*** Begin section ***

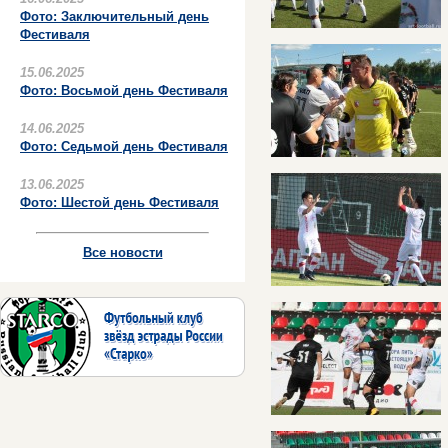
Фото: Заключительный день
Фестиваля
15.06.2025
Фото: Восьмой день Фестиваля
14.06.2025
Фото: Седьмой день Фестиваля
13.06.2025
Фото: Шестой день Фестиваля
Все новости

*** End section ***

[Task directions] Only the pictures are to be dropped; all other material above must be repeated exactly.

[Finished exercise]
Фото: Заключительный день
Фестиваля
15.06.2025
Фото: Восьмой день Фестиваля
14.06.2025
Фото: Седьмой день Фестиваля
13.06.2025
Фото: Шестой день Фестиваля
Все новости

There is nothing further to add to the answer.